* [Work to be completed]:
Reproduce exactly the lines from the one that holds "Each image here" through the last line of the entries, both ends included, but not the pictures.

Multi-view geometry data
--- --- ---

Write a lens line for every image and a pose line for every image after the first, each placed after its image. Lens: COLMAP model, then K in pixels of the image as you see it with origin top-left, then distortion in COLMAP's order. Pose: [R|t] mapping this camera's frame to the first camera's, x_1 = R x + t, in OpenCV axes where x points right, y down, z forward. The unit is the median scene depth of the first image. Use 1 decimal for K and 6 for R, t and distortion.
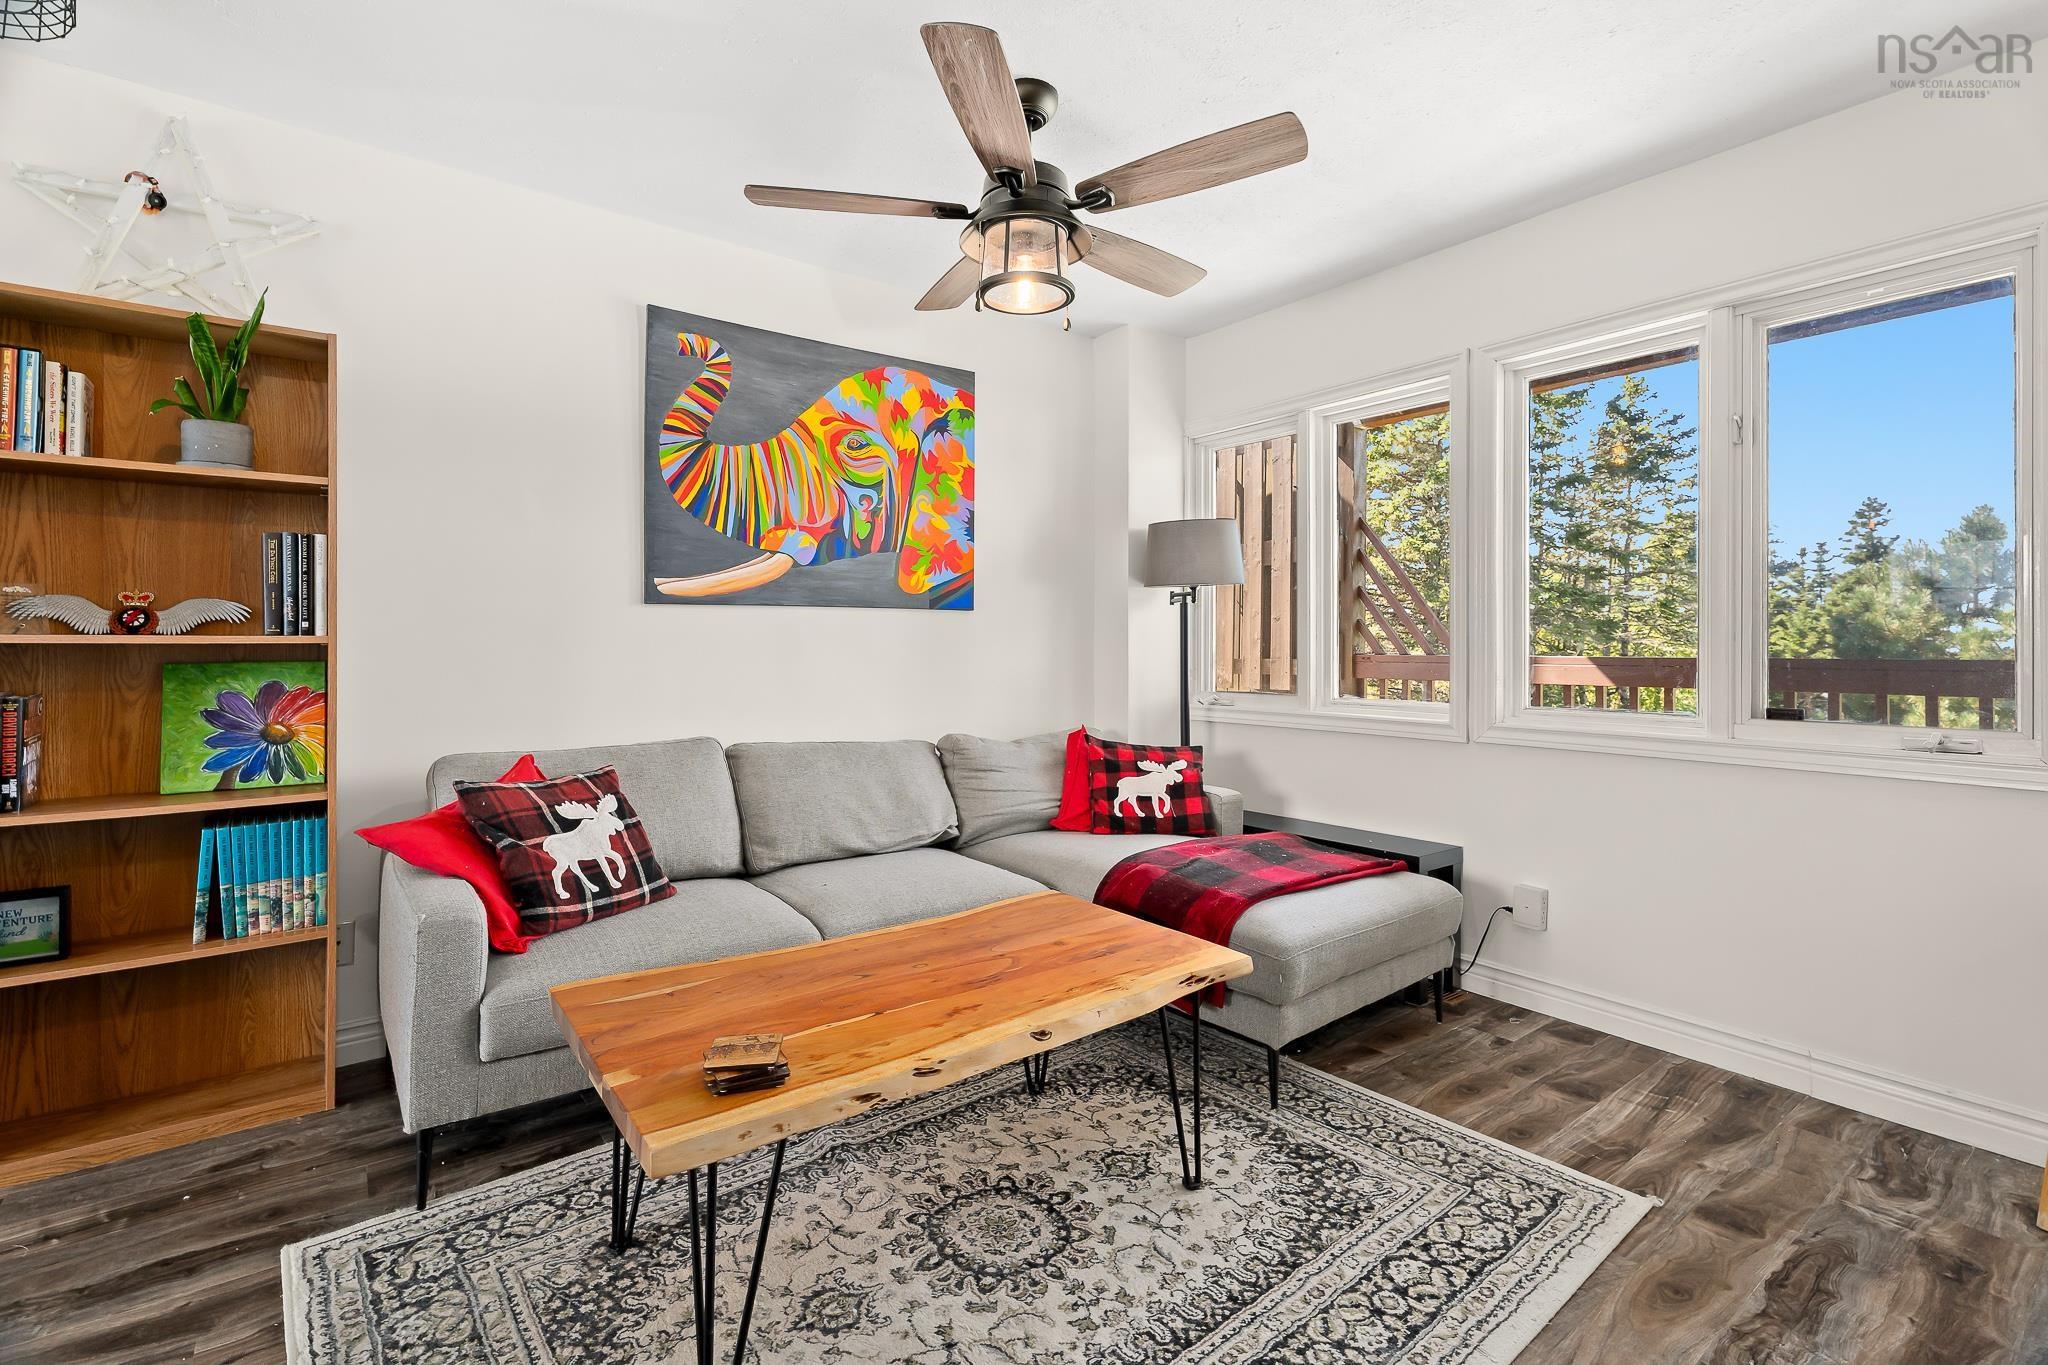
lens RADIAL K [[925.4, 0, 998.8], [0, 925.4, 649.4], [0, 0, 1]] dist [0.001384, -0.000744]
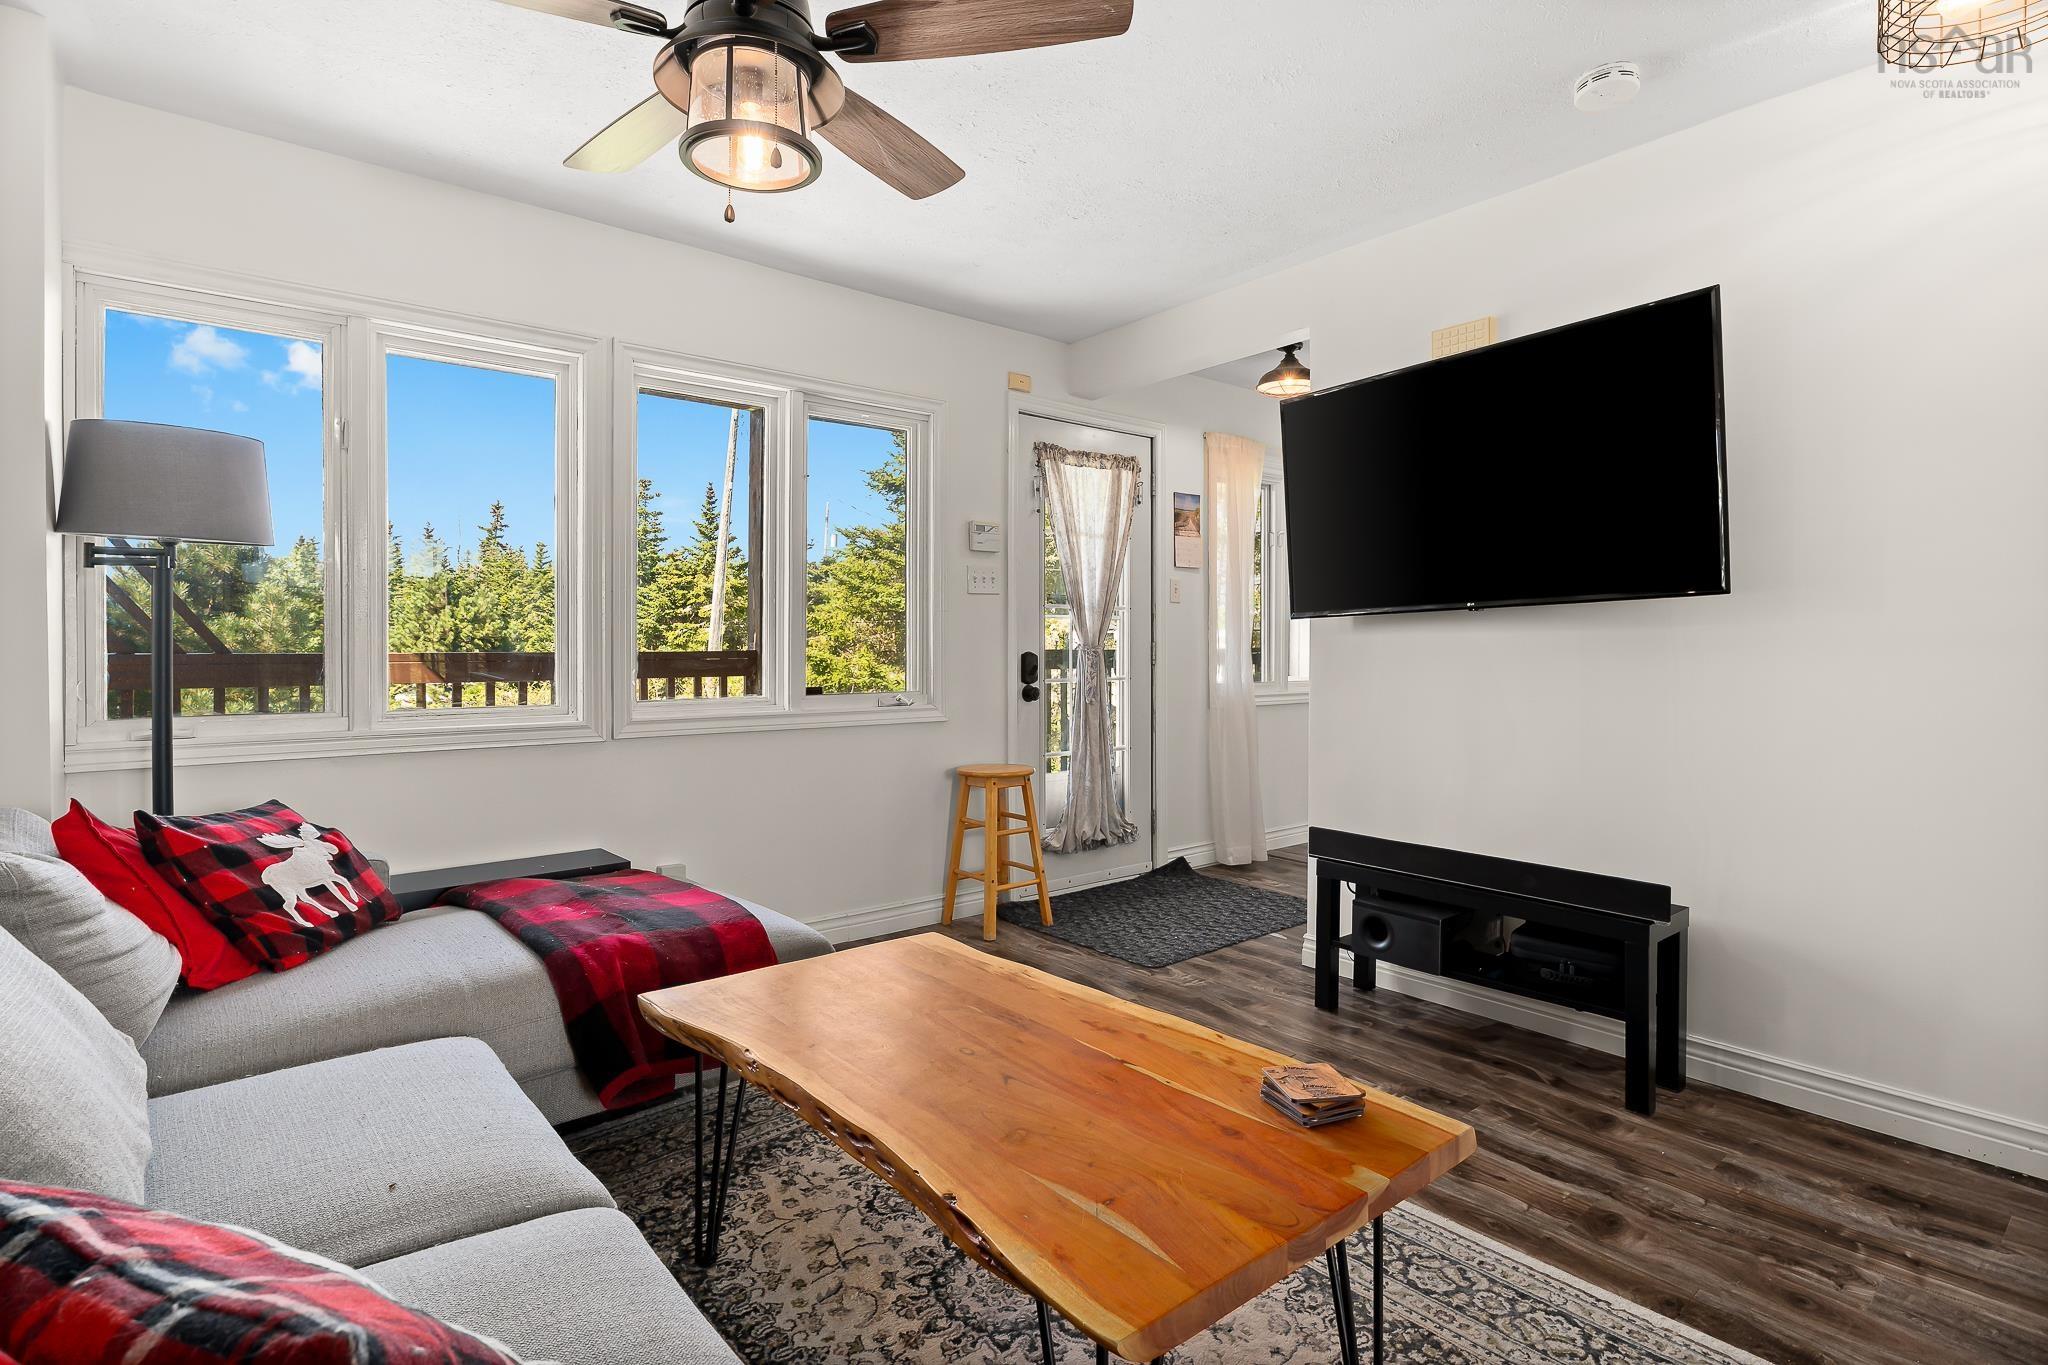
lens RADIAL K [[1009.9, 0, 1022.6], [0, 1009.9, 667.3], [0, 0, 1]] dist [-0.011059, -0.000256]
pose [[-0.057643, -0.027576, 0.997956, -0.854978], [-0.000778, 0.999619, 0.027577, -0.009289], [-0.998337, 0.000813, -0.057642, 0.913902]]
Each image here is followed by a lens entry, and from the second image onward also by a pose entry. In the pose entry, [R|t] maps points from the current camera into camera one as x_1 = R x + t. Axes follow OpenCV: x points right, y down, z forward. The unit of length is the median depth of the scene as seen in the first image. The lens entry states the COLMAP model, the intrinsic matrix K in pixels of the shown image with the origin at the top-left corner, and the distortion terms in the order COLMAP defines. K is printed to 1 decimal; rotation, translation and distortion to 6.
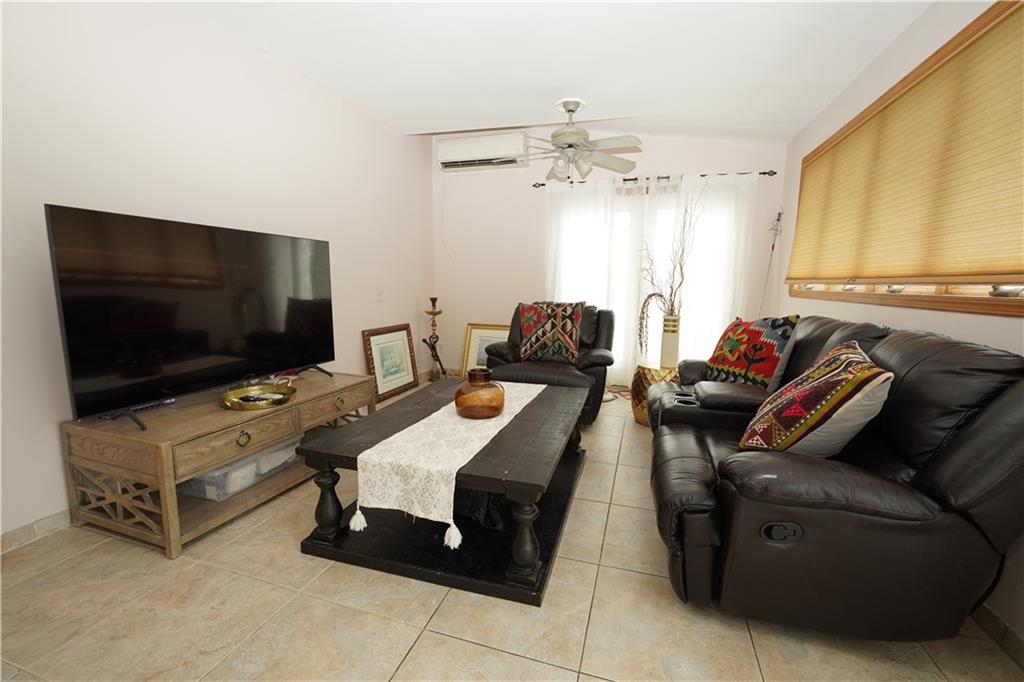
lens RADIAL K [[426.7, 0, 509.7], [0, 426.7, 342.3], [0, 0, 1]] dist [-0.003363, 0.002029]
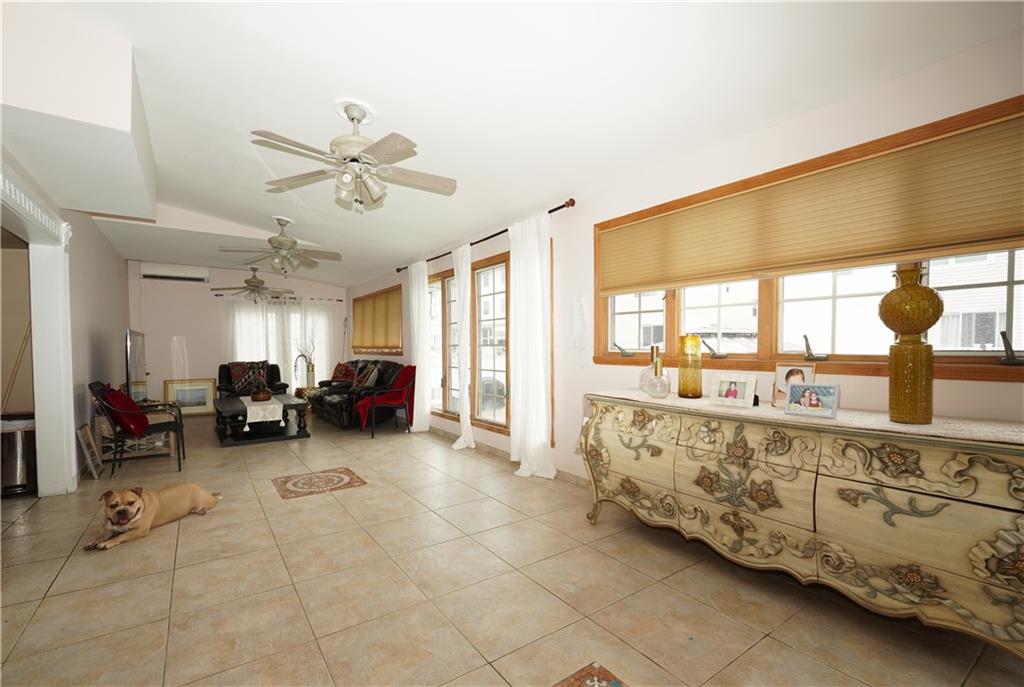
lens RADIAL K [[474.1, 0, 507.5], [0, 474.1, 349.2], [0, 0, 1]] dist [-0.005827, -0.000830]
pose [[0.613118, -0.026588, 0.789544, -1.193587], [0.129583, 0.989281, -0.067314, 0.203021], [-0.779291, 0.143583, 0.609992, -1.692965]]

--- --- ---

* [Result of this task]:
Each image here is followed by a lens entry, and from the second image onward also by a pose entry. In the pose entry, [R|t] maps points from the current camera into camera one as x_1 = R x + t. Axes follow OpenCV: x points right, y down, z forward. The unit of length is the median depth of the scene as seen in the first image. The lens entry states the COLMAP model, the intrinsic matrix K in pixels of the shown image with the origin at the top-left corner, and the distortion terms in the order COLMAP defines. K is printed to 1 decimal; rotation, translation and distortion to 6.
lens RADIAL K [[426.7, 0, 509.7], [0, 426.7, 342.3], [0, 0, 1]] dist [-0.003363, 0.002029]
lens RADIAL K [[474.1, 0, 507.5], [0, 474.1, 349.2], [0, 0, 1]] dist [-0.005827, -0.000830]
pose [[0.613118, -0.026588, 0.789544, -1.193587], [0.129583, 0.989281, -0.067314, 0.203021], [-0.779291, 0.143583, 0.609992, -1.692965]]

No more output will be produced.